I don't intend to try to absorb W in the deep mathematical sense. And I realize my comments are both wrong, and perhaps grotesquely simplified, or mis-applied. But that is my intention-- to make the application, right or wrong, because the act of declaring creates directions, and directions have consequences, and dealing with those consequences is the essence of work.

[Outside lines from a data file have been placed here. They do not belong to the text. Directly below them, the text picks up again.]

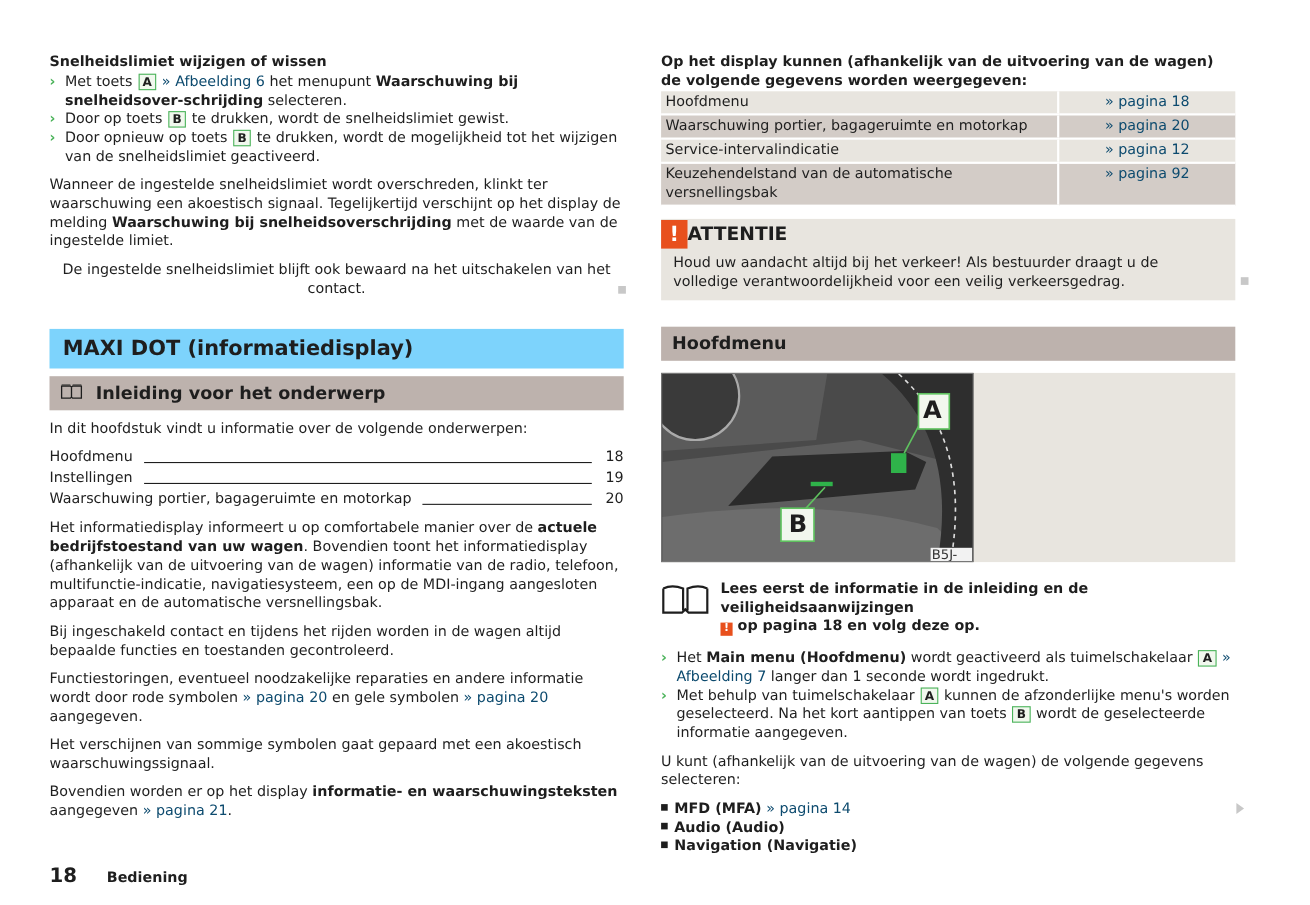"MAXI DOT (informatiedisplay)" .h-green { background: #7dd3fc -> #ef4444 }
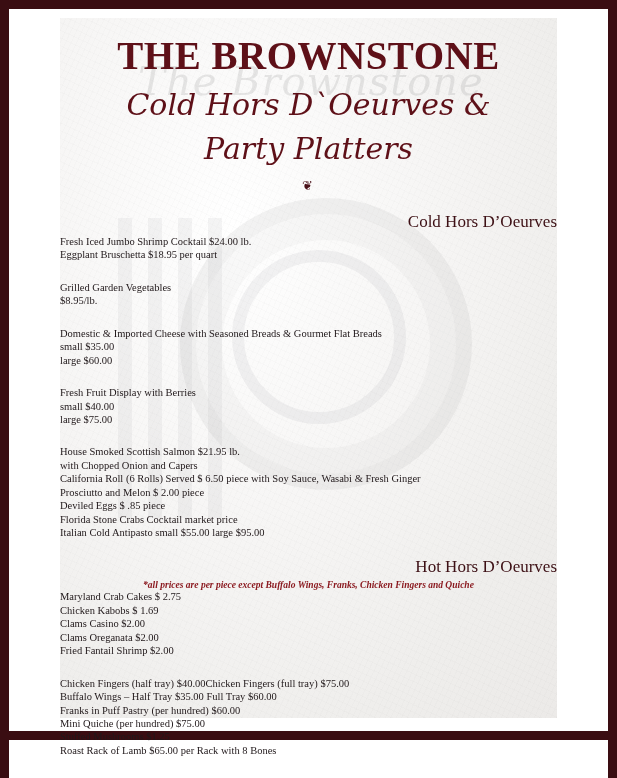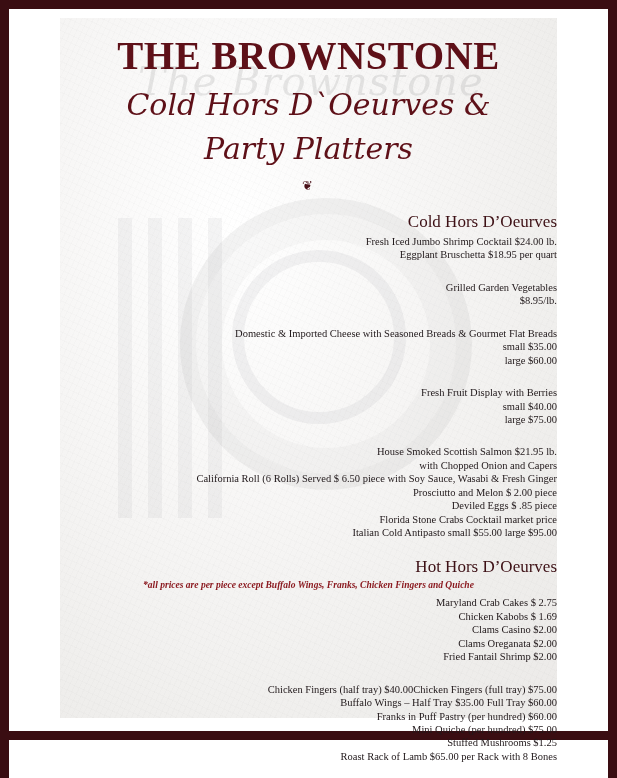"Fresh Iced Jumbo Shrimp Cocktail" .item-line { text-align: right -> left }
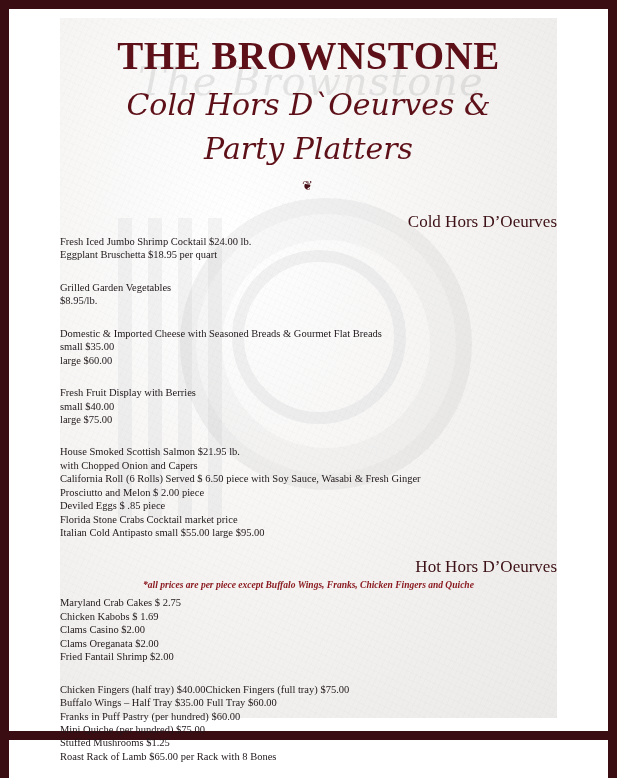"*all prices are per piece" .section-note { margin-bottom: 6px -> 0 }
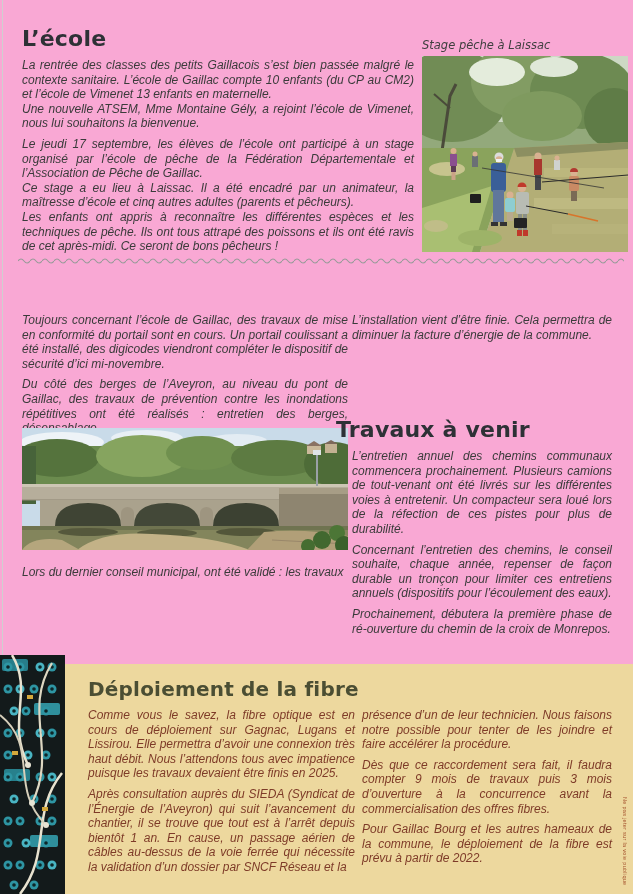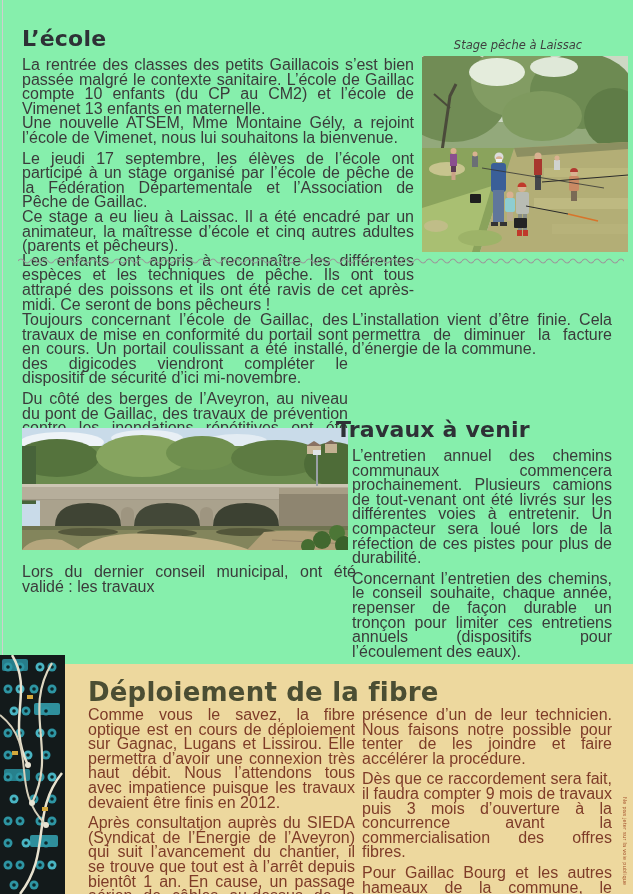"L’école" .page { background: #86efac -> #f9a8d4 }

The Tractatus is a little bit like a cat chasing its tail, but that's ok, because it's the only game we've got. After Kurt Godel (mit umlaut), we are into a post-modern philosophy where there can be no final set of rules, and no complete system. Much the way a computer scientist must ponder whether code is, or is not, a computable algorithm, so we must be content now that some questions cannot, or logically should not be, answered. W's ethics then, starts with what questions ought to be asked? It seems to me that many of the most important questions cannot be answered. Why are we here? That's a fine example for that sort of question. And yet, since we always want most what we can't have, it feels like the most important question of all. Would the answer make us happy? Well, 42 did not do much for me, did it deeply satisfy you? I miss Doug H. like a lost family member, though.
I think the greatest value of literature is that it gives us the feeling that the unanswerables are being answered. We know it's just fiction, but it satisfies the itch we can't scratch.
I like the poetry of the Tractatus the way I find mathematical writing to be a kind mental music. Although I don't think W was intending poetry, he nonetheless crafts some here and there. Well, not so much poetry on the strength of the words, but in our experience of them, as we try to imagine the world they describe.
Roughly speaking: objects are colorless.
How can the all-embracing logic that mirrors the world
use such special catches and manipulations? Only because
all these are connected in an infinitely fine network, to
the great mirror.
We cannot give a sign the wrong sense.
A composite soul, would not be a soul any longer.
Death is not an event of life. Death is not lived through.
The solution of the riddle of life in space and time
lies outside of space and time.
Not how the world is, is the mystical, but that it is.
Hmm, the 44 in the last quote is only two off from Adam's estimate. I also happen to know that if you use the alphabet as a base-26 symbol system 44 translates to BS. Not that that means anything.
One final note on W. While Von Neumann invented the digital computer (largely), I think we have to give W. credit for describing Object Oriented Programming before computers were around to use it!